● TASK DETAILS
What is needed is an exact reproduction of the lines in the records below, starting at the line with "(18.02.1946 - 09.09.2004) - выпускник" and ending at the line with "令和5年11月20日阿曽浦漁", both included, and nothing else; pictures stay out.

[DATASET Boundary: Start]

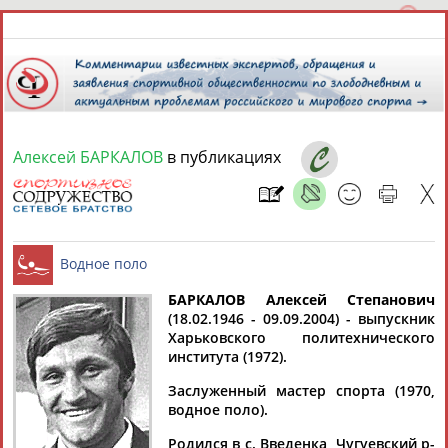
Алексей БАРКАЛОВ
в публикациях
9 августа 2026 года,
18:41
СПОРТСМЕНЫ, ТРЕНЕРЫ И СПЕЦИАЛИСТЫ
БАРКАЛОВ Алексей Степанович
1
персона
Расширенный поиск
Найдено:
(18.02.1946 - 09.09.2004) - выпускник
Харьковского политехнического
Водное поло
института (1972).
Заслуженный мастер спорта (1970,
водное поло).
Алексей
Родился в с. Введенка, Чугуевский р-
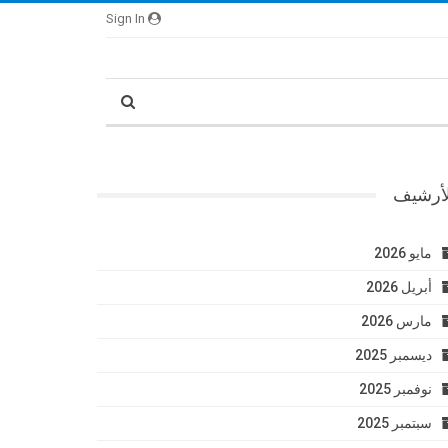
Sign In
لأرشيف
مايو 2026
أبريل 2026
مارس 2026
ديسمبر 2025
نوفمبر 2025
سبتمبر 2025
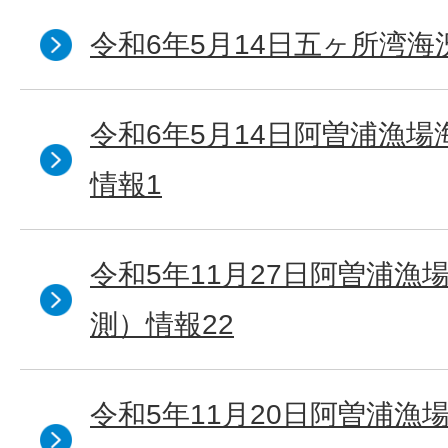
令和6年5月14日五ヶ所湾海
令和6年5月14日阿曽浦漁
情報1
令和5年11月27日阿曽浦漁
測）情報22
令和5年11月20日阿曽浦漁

[DATASET Boundary: End]
[DATASET Boundary: Start]

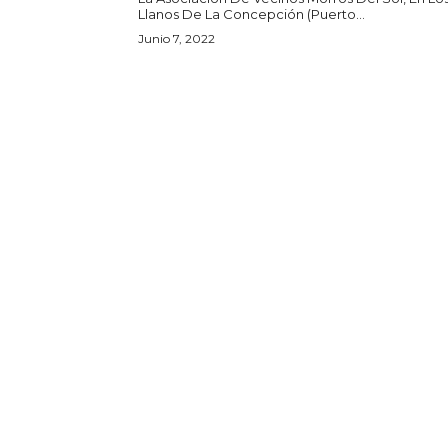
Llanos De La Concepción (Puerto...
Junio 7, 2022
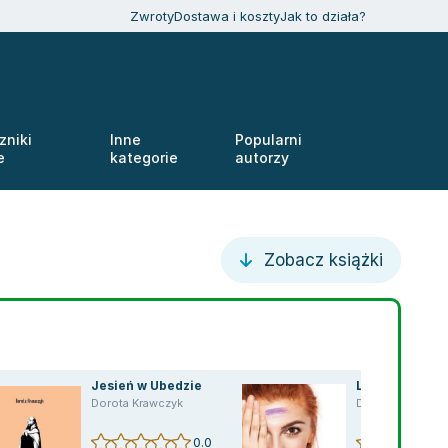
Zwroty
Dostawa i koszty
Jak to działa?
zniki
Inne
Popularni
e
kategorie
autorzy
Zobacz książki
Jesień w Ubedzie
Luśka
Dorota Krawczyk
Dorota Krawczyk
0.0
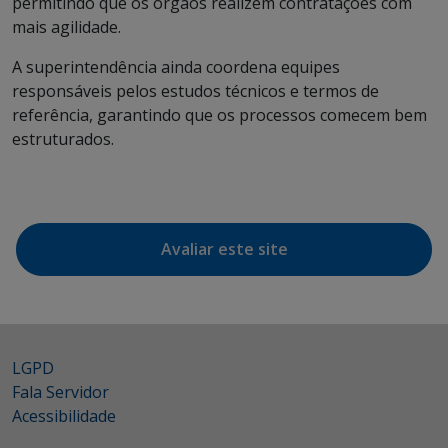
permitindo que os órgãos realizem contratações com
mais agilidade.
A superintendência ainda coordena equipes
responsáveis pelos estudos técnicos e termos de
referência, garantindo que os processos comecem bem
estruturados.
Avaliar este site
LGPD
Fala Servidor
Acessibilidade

[DATASET Boundary: End]

● WRITTEN SOLUTION
(18.02.1946 - 09.09.2004) - выпускник
Харьковского политехнического
Водное поло
института (1972).
Заслуженный мастер спорта (1970,
водное поло).
Алексей
Родился в с. Введенка, Чугуевский р-
Sign In
لأرشيف
مايو 2026
أبريل 2026
مارس 2026
ديسمبر 2025
نوفمبر 2025
سبتمبر 2025
令和6年5月14日五ヶ所湾海
令和6年5月14日阿曽浦漁
情報1
令和5年11月27日阿曽浦漁
測）情報22
令和5年11月20日阿曽浦漁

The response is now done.